**TRY IT**
Identify all lines of the data containing the string "vagas" and copy them.

[Data records]
-*-*-

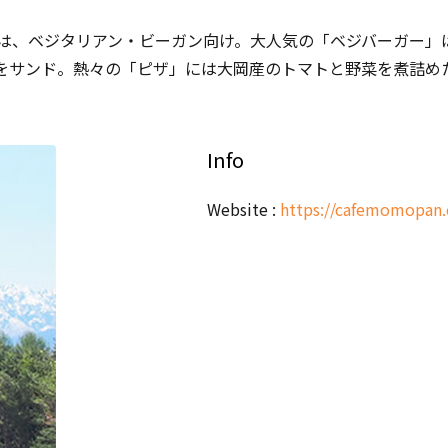
どは、ベジタリアン・ビーガン向け。大人気の「ベジバーガー」
をサンド。熱々の「ピザ」には大岡産のトマトと野菜を煮詰め
Info
Website :
https://cafemomopan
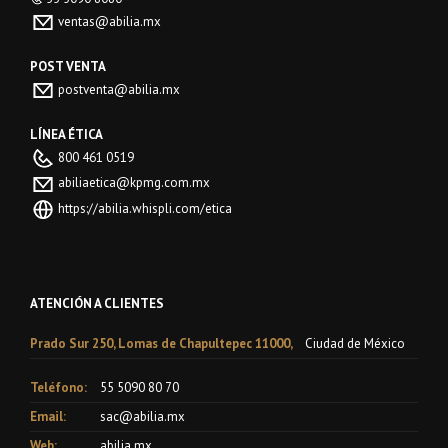
ventas@abilia.mx
POST VENTA
postventa@abilia.mx
LÍNEA ÉTICA
800 461 0519
abiliaetica@kpmg.com.mx
https://abilia.whispli.com/etica
ATENCIÓN A CLIENTES
Prado Sur 250, Lomas de Chapultepec 11000,
Ciudad de México
Teléfono:
55 5090 80 70
Email:
sac@abilia.mx
Web:
abilia.mx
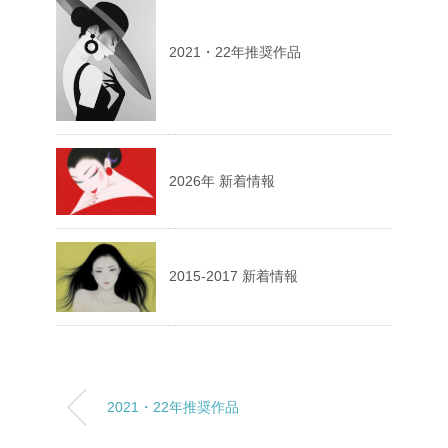
2021・22年推奨作品
2026年 新着情報
2015-2017 新着情報
2021・22年推奨作品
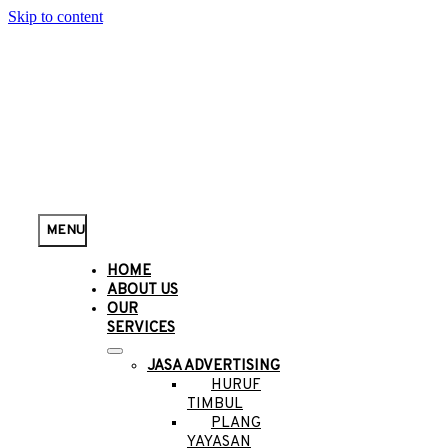
Skip to content
MENU
HOME
ABOUT US
OUR
SERVICES
JASA ADVERTISING
HURUF
TIMBUL
PLANG
YAYASAN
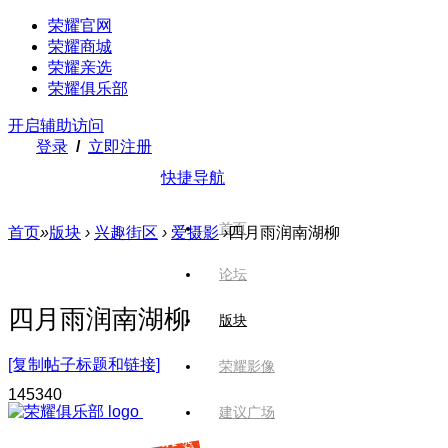
荣耀官网
荣耀商城
荣耀亲选
荣耀俱乐部
开启辅助访问
登录
/
立即注册
快捷导航
首页
首页
»
版块
›
兴趣街区
›
爱摄影
›
四月雨润南湖柳
论坛
四月雨润南湖柳
版块
[复制帖子标题和链接]
荣耀影像
1453
40
建议广场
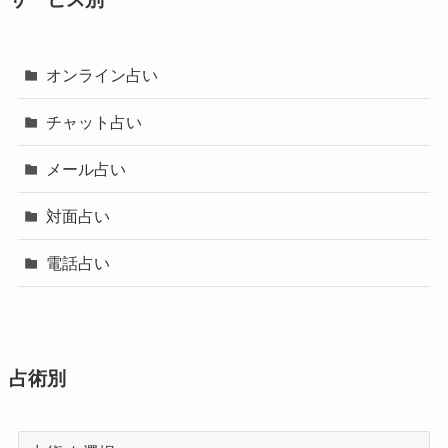
オンライン占い
チャット占い
メール占い
対面占い
電話占い
占術別
占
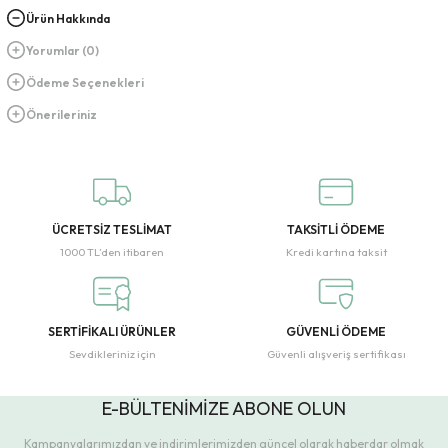
Ürün Hakkında
Yorumlar (0)
Ödeme Seçenekleri
Önerileriniz
ÜCRETSİZ TESLİMAT
TAKSİTLİ ÖDEME
1000 TL’den itibaren
Kredi kartına taksit
SERTİFİKALI ÜRÜNLER
GÜVENLİ ÖDEME
Sevdikleriniz için
Güvenli alışveriş sertifikası
E-BÜLTENİMİZE ABONE OLUN
Kampanyalarımızdan ve indirimlerimizden güncel olarak haberdar olmak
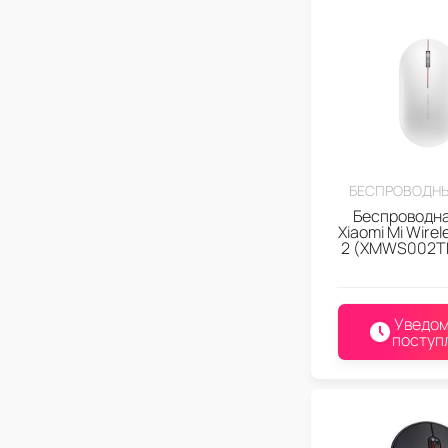
БЕСПРОВОДН
Беспроводн
Xiaomi Mi Wire
2 (XMWS002T
Уведом
поступ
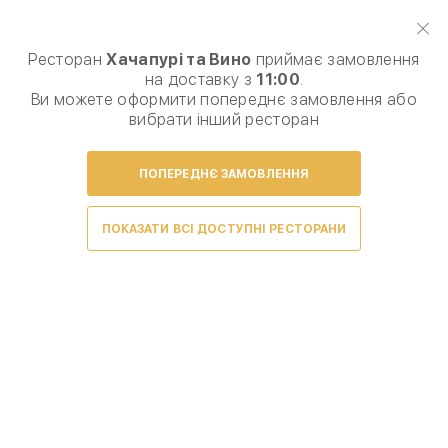
Виберіть спосіб доставки, щоб зробити замовлення
0
₴
Ресторан
Хачапурі та Вино
приймає замовлення
на доставку з
11:00
.
Комбо набори
Хачапурі
Хінкалі
Мангал "Гриль
Ви можете оформити попереднє замовлення або
вибрати інший ресторан
ПОПЕРЕДНЄ ЗАМОВЛЕННЯ
Умови доставки
ПОКАЗАТИ ВСІ ДОСТУПНІ РЕСТОРАНИ
Закуски • Закуски холодні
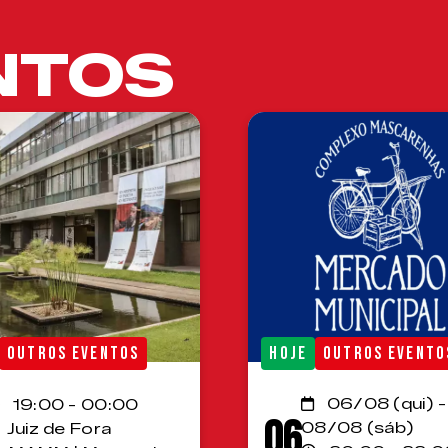
NTOS
OUTROS EVENTOS
HOJE
OUTROS EVENTO
06/08 (qui) -
19:00 - 00:00
06
08/08 (sáb)
Juiz de Fora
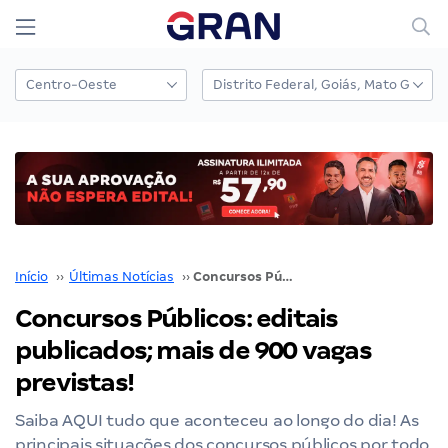
Início
››
Últimas Notícias
››
Concursos Públicos: editais publicados; mais de 900 vagas previstas!
Concursos Públicos: editais
publicados; mais de 900 vagas
previstas!
Saiba AQUI tudo que aconteceu ao longo do dia! As
principais situações dos concursos públicos por todo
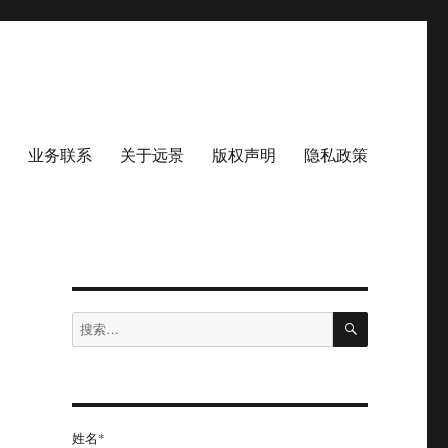
业务联系
关于远景
版权声明
隐私政策
搜
搜
索
索：
姓名*
一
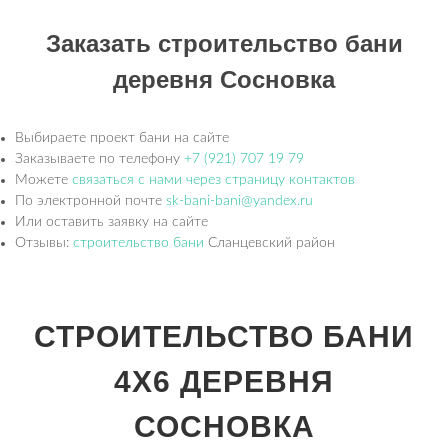
Заказать строительство бани
деревня Сосновка
Выбираете проект бани на сайте
Заказываете по телефону
+7 (921) 707 19 79
Можете
связаться с нами через страницу контактов
По электронной почте
sk-bani-bani@yandex.ru
Или оставить заявку на сайте
Отзывы:
строительство бани
Сланцевский район
СТРОИТЕЛЬСТВО БАНИ
4Х6 ДЕРЕВНЯ
СОСНОВКА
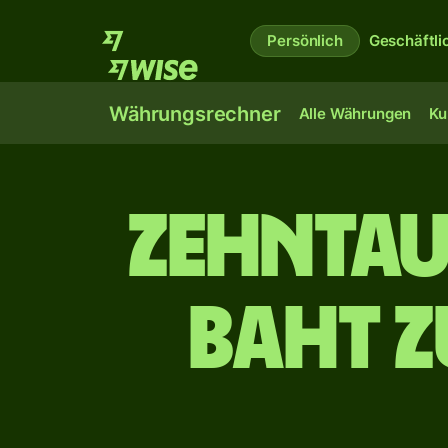
Persönlich
Geschäftli
Währungsrechner
Alle Währungen
Ku
zehn­ta
Baht z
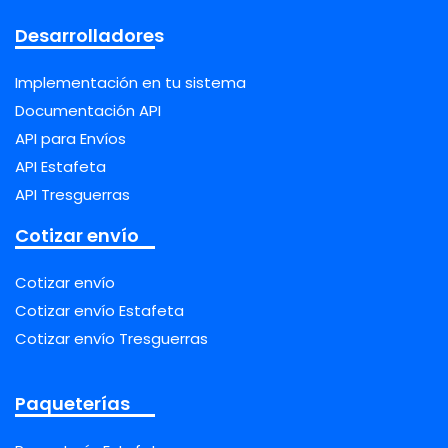
Desarrolladores
Implementación en tu sistema
Documentación API
API para Envíos
API Estafeta
API Tresguerras
Cotizar envío
Cotizar envío
Cotizar envío Estafeta
Cotizar envío Tresguerras
Paqueterías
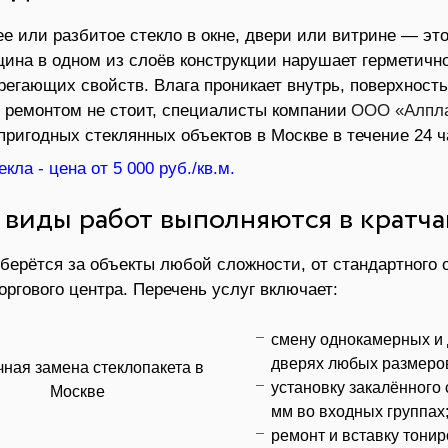
е или разбитое стекло в окне, двери или витрине — это
ина в одном из слоёв конструкции нарушает герметично
регающих свойств. Влага проникает внутрь, поверхность
 ремонтом не стоит, специалисты компании
ООО «Алпл
пригодных стеклянных объектов в Москве в течение 24 
кла - цена от 5 000 руб./кв.м.
 виды работ выполняются в кратч
берётся за объекты любой сложности, от стандартного 
оргового центра. Перечень услуг включает:
смену однокамерных и 
дверях любых размеров
установку закалённого 
мм во входных группах
ремонт и вставку тони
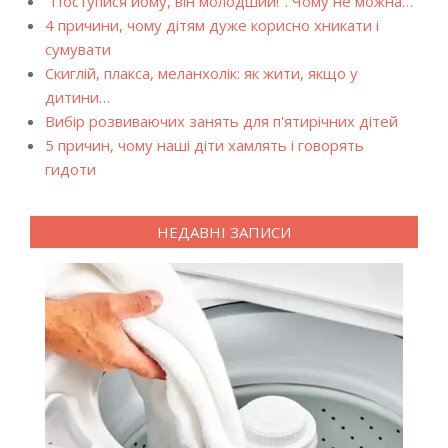
"Поступися йому, він молодший!". Чому не можна…
4 причини, чому дітям дуже корисно хникати і
сумувати
Скиглій, плакса, меланхолік: як жити, якщо у
дитини…
Вибір розвиваючих занять для п'ятирічних дітей
5 причин, чому наші діти хамлять і говорять
гидоти
НЕДАВНІ ЗАПИСИ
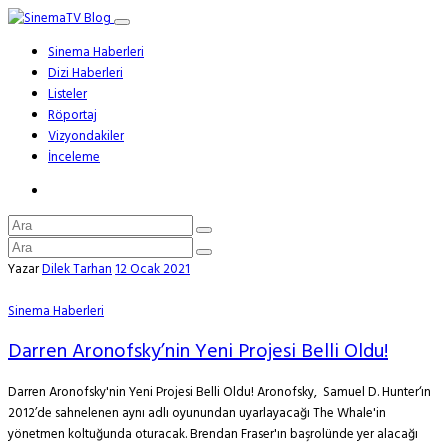
Sinema Haberleri
Dizi Haberleri
Listeler
Röportaj
Vizyondakiler
İnceleme
Yazar
Dilek Tarhan
12 Ocak 2021
Sinema Haberleri
Darren Aronofsky’nin Yeni Projesi Belli Oldu!
Darren Aronofsky'nin Yeni Projesi Belli Oldu! Aronofsky, Samuel D. Hunter‘ın
2012’de sahnelenen aynı adlı oyunundan uyarlayacağı The Whale'in
yönetmen koltuğunda oturacak. Brendan Fraser'ın başrolünde yer alacağı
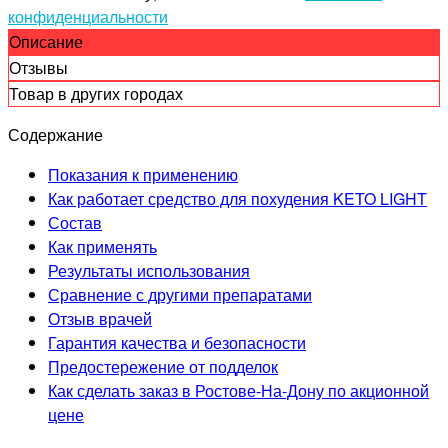
конфиденциальности
Описание
Отзывы
Товар в других городах
Содержание
Показания к применению
Как работает средство для похудения KETO LIGHT
Состав
Как применять
Результаты использования
Сравнение с другими препаратами
Отзыв врачей
Гарантия качества и безопасности
Предостережение от подделок
Как сделать заказ в Ростове-На-Дону по акционной
цене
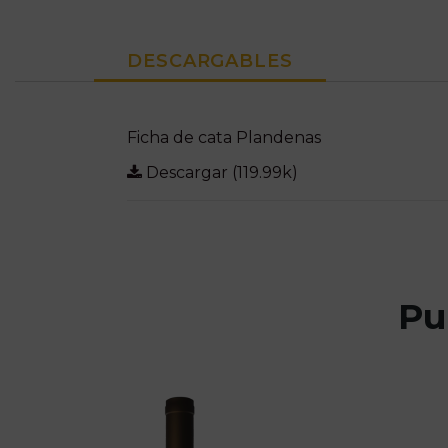
DESCARGABLES
Ficha de cata Plandenas
Descargar (119.99k)
Pu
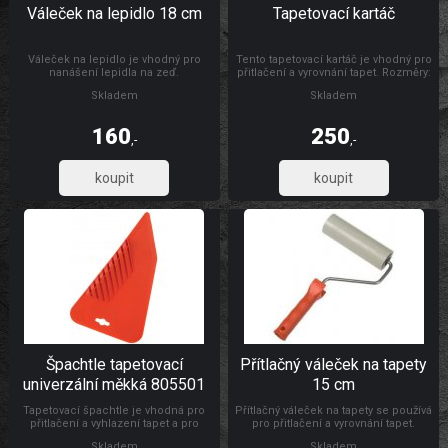
Váleček na lepidlo 18 cm
Tapetovací kartáč
Váleček na lepidlo je vhodný pro
Tento tapetovací kartáč je vhodný pro
nanášení lepidla na zeď.
přitlačení a vyrovnání tapet. Rozměry:
300 x 26 mm Materiál: dřevo, štětiny
Skladem
Skladem
160
250
,-
,-
132,23
206,61
Špachtle tapetovací
Přítlačný váleček na tapety
univerzální měkká 805501
15 cm
Tapetovací špachtle je vhodná pro
Přítlačný váleček na tapety se používá
přitlačení a vyhlazení tapet a pro
pro přitlačení a vyrovnání tapet.
natahování a vyhlazování
Rozměry: Ø 4,5 x 15 cm Materiál:
Skladem
Skladem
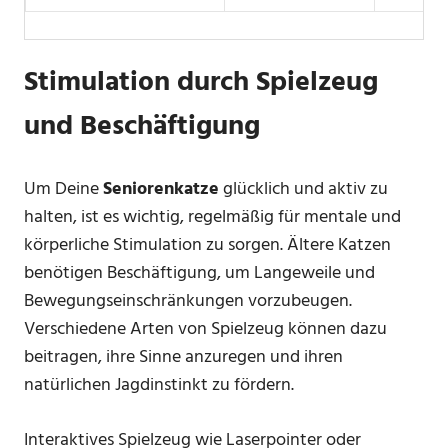
Stimulation durch Spielzeug
und Beschäftigung
Um Deine
Seniorenkatze
glücklich und aktiv zu
halten, ist es wichtig, regelmäßig für mentale und
körperliche Stimulation zu sorgen. Ältere Katzen
benötigen Beschäftigung, um Langeweile und
Bewegungseinschränkungen vorzubeugen.
Verschiedene Arten von Spielzeug können dazu
beitragen, ihre Sinne anzuregen und ihren
natürlichen Jagdinstinkt zu fördern.
Interaktives Spielzeug wie Laserpointer oder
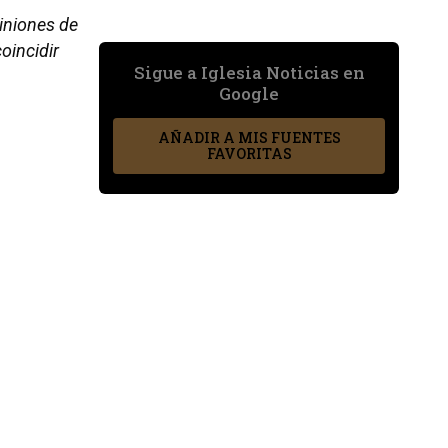
piniones de
oincidir
Sigue a Iglesia Noticias en
Google
AÑADIR A MIS FUENTES
FAVORITAS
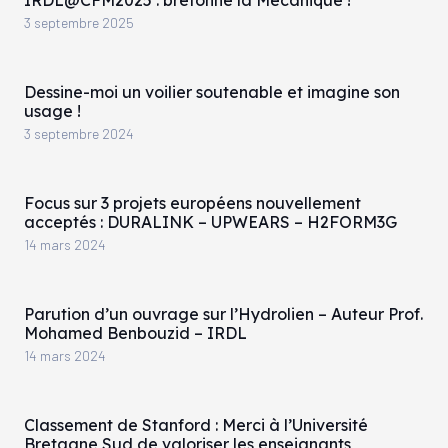
3 septembre 2025
Dessine-moi un voilier soutenable et imagine son
usage !
3 septembre 2024
Focus sur 3 projets européens nouvellement
acceptés : DURALINK – UPWEARS – H2FORM3G
14 mars 2024
Parution d’un ouvrage sur l’Hydrolien – Auteur Prof.
Mohamed Benbouzid – IRDL
14 mars 2024
Classement de Stanford : Merci à l’Université
Bretagne Sud de valoriser les enseignants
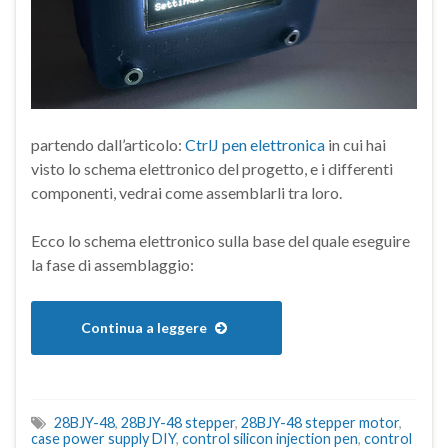
partendo dall’articolo:
CtrlJ pen elettronica
in cui hai
visto lo schema elettronico del progetto, e i differenti
componenti, vedrai come assemblarli tra loro.
Ecco lo schema elettronico sulla base del quale eseguire
la fase di assemblaggio:
Continua a leggere
28BJY-48
,
28BJY-48 stepper
,
28BJY-48 stepper motor
,
case power supply DIY
,
control silicon injection pen
,
control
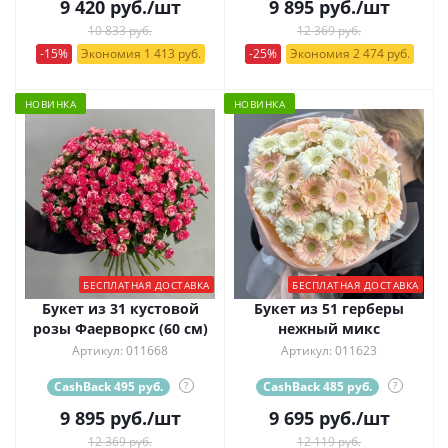
9 420
руб.
/шт
9 895
руб.
/шт
10 833 руб.
12 369 руб.
-15%
Экономия 1 413 руб.
-25%
Экономия 2 474 руб.
НОВИНКА
НОВИНКА
БЕСПЛАТНАЯ ДОСТАВКА
БЕСПЛАТНАЯ ДОСТАВКА
Букет из 31 кустовой
Букет из 51 герберы
розы Фаерворкс (60 см)
нежный микс
Артикул: 011668
Артикул: 011623
CashBack 495 руб.
?
CashBack 485 руб.
?
9 895
руб.
/шт
9 695
руб.
/шт
12 369 руб.
12 119 руб.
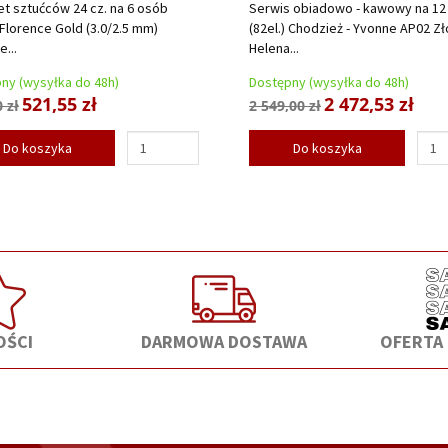
t sztućców 24 cz. na 6 osób
Serwis obiadowo - kawowy na 12
 Florence Gold (3.0/2.5 mm)
(82el.) Chodzież - Yvonne AP02 Zł
...
Helena...
ny (wysyłka do 48h)
Dostępny (wysyłka do 48h)
521,55 zł
2 472,53 zł
 zł
2 549,00 zł
Do koszyka
Do koszyka
ŚCI
DARMOWA DOSTAWA
OFERTA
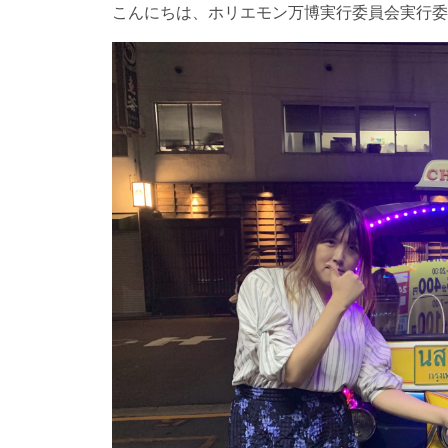
こんにちは、ホリエモン万博実行委員会実行委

-*-*-

**RESPONSE TO THIS TASK**
Concursos Públicos: editais publicados; mais de 900 vagas previstas!
publicados; mais de 900 vagas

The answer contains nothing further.